- What to produce: Reproduce every line of the records below verbatim, preserving each character, bracket, number, and blank line.

- Material supplied:
[Start]
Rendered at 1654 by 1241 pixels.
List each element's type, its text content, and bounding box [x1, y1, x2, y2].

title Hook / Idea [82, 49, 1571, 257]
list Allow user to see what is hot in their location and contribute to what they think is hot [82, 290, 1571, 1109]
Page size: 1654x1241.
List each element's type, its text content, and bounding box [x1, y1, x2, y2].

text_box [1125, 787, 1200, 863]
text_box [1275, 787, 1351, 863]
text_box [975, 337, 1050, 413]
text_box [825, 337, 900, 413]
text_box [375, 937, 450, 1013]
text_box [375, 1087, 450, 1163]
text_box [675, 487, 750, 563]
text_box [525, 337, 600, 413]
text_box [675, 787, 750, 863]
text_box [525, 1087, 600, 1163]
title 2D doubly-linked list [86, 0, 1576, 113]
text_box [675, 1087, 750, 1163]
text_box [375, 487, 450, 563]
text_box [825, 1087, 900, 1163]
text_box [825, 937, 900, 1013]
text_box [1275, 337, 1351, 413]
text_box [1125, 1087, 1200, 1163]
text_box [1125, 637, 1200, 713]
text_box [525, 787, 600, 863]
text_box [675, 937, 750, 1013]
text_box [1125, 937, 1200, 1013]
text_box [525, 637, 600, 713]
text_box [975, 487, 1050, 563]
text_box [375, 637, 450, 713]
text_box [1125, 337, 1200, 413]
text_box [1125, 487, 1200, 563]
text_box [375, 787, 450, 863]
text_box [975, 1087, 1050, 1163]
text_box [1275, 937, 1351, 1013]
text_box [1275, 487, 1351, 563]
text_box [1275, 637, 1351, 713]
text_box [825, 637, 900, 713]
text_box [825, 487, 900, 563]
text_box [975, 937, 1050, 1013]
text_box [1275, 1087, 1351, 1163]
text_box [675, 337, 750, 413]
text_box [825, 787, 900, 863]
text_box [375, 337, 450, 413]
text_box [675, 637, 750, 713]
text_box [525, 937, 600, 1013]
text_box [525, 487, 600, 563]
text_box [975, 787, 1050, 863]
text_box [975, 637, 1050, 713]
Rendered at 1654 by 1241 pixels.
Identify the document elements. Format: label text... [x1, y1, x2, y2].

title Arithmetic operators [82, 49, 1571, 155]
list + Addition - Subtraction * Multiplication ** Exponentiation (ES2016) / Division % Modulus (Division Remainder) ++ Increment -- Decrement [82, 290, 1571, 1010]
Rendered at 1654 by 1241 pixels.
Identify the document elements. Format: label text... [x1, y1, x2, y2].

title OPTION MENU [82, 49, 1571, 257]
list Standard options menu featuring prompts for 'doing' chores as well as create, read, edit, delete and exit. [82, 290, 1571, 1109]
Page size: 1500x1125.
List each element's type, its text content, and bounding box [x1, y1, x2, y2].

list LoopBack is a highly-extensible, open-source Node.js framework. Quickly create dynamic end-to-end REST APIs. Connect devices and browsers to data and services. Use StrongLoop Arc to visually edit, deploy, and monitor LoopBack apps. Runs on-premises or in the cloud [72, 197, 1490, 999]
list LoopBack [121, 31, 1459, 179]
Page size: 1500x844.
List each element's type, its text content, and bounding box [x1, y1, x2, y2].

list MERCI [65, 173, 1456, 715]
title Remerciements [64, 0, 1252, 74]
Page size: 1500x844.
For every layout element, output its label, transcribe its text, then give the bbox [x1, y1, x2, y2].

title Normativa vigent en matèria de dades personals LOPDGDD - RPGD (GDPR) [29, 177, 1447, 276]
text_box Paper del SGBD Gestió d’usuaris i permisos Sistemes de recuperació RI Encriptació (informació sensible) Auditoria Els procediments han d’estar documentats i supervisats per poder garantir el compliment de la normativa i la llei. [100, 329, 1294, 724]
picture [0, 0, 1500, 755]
[End]
- Expected answer:
Rendered at 1654 by 1241 pixels.
List each element's type, its text content, and bounding box [x1, y1, x2, y2].

title Hook / Idea [82, 49, 1571, 257]
list Allow user to see what is hot in their location and contribute to what they think is hot [82, 290, 1571, 1109]
Page size: 1654x1241.
List each element's type, its text content, and bounding box [x1, y1, x2, y2].

text_box [1125, 787, 1200, 863]
text_box [1275, 787, 1351, 863]
text_box [975, 337, 1050, 413]
text_box [825, 337, 900, 413]
text_box [375, 937, 450, 1013]
text_box [375, 1087, 450, 1163]
text_box [675, 487, 750, 563]
text_box [525, 337, 600, 413]
text_box [675, 787, 750, 863]
text_box [525, 1087, 600, 1163]
title 2D doubly-linked list [86, 0, 1576, 113]
text_box [675, 1087, 750, 1163]
text_box [375, 487, 450, 563]
text_box [825, 1087, 900, 1163]
text_box [825, 937, 900, 1013]
text_box [1275, 337, 1351, 413]
text_box [1125, 1087, 1200, 1163]
text_box [1125, 637, 1200, 713]
text_box [525, 787, 600, 863]
text_box [675, 937, 750, 1013]
text_box [1125, 937, 1200, 1013]
text_box [525, 637, 600, 713]
text_box [975, 487, 1050, 563]
text_box [375, 637, 450, 713]
text_box [1125, 337, 1200, 413]
text_box [1125, 487, 1200, 563]
text_box [375, 787, 450, 863]
text_box [975, 1087, 1050, 1163]
text_box [1275, 937, 1351, 1013]
text_box [1275, 487, 1351, 563]
text_box [1275, 637, 1351, 713]
text_box [825, 637, 900, 713]
text_box [825, 487, 900, 563]
text_box [975, 937, 1050, 1013]
text_box [1275, 1087, 1351, 1163]
text_box [675, 337, 750, 413]
text_box [825, 787, 900, 863]
text_box [375, 337, 450, 413]
text_box [675, 637, 750, 713]
text_box [525, 937, 600, 1013]
text_box [525, 487, 600, 563]
text_box [975, 787, 1050, 863]
text_box [975, 637, 1050, 713]
Rendered at 1654 by 1241 pixels.
Identify the document elements. Format: label text... [x1, y1, x2, y2].

title Arithmetic operators [82, 49, 1571, 155]
list + Addition - Subtraction * Multiplication ** Exponentiation (ES2016) / Division % Modulus (Division Remainder) ++ Increment -- Decrement [82, 290, 1571, 1010]
Rendered at 1654 by 1241 pixels.
Identify the document elements. Format: label text... [x1, y1, x2, y2].

title OPTION MENU [82, 49, 1571, 257]
list Standard options menu featuring prompts for 'doing' chores as well as create, read, edit, delete and exit. [82, 290, 1571, 1109]
Page size: 1500x1125.
List each element's type, its text content, and bounding box [x1, y1, x2, y2].

list LoopBack is a highly-extensible, open-source Node.js framework. Quickly create dynamic end-to-end REST APIs. Connect devices and browsers to data and services. Use StrongLoop Arc to visually edit, deploy, and monitor LoopBack apps. Runs on-premises or in the cloud [72, 197, 1490, 999]
list LoopBack [121, 31, 1459, 179]
Page size: 1500x844.
List each element's type, its text content, and bounding box [x1, y1, x2, y2].

list MERCI [65, 173, 1456, 715]
title Remerciements [64, 0, 1252, 74]
Page size: 1500x844.
For every layout element, output its label, transcribe its text, then give the bbox [x1, y1, x2, y2].

title Normativa vigent en matèria de dades personals LOPDGDD - RPGD (GDPR) [29, 177, 1447, 276]
text_box Paper del SGBD Gestió d’usuaris i permisos Sistemes de recuperació RI Encriptació (informació sensible) Auditoria Els procediments han d’estar documentats i supervisats per poder garantir el compliment de la normativa i la llei. [100, 329, 1294, 724]
picture [0, 0, 1500, 755]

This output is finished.